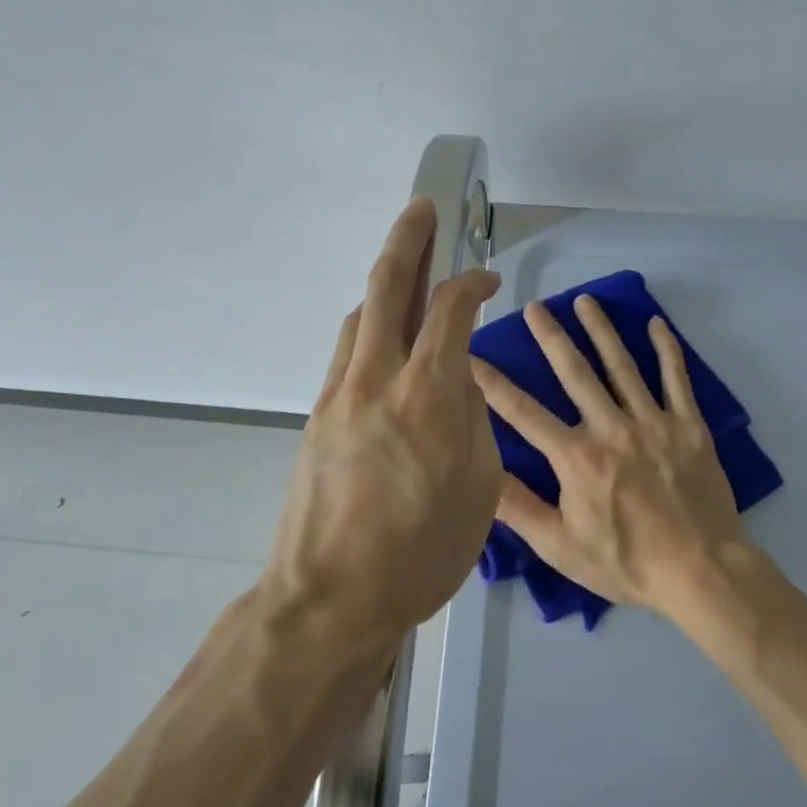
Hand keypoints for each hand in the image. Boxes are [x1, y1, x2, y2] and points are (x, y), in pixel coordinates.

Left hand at [263, 197, 503, 649]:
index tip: (489, 279)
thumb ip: (472, 421)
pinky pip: (347, 353)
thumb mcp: (478, 489)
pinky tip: (385, 341)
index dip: (472, 283)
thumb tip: (459, 382)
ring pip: (361, 317)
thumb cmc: (420, 554)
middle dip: (408, 239)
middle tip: (422, 208)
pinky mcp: (317, 416)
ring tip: (408, 275)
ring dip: (385, 287)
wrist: (329, 599)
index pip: (450, 311)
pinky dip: (371, 329)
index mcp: (425, 395)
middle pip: (388, 287)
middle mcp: (376, 379)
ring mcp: (338, 394)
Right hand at [471, 296, 743, 614]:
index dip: (494, 384)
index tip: (472, 356)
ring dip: (601, 330)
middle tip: (534, 306)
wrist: (700, 571)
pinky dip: (667, 350)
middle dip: (551, 337)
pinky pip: (676, 379)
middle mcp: (610, 428)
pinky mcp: (688, 426)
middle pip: (574, 373)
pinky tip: (656, 324)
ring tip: (585, 301)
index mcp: (575, 457)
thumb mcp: (560, 546)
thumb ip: (519, 508)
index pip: (523, 413)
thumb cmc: (625, 563)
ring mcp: (652, 422)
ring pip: (622, 366)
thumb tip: (481, 473)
·····
> _REQUIREMENT_
Among the lines above, find those that contain the word "pinky" and copy them.

> _EXPECTED OUTPUT_
pinky pip: (347, 353)
pinky tip: (385, 341)
pinky mcp: (317, 416)
pinky dip: (371, 329)
pinky dip: (667, 350)
pinky pip: (676, 379)
pinky mcp: (688, 426)
pinky tip: (656, 324)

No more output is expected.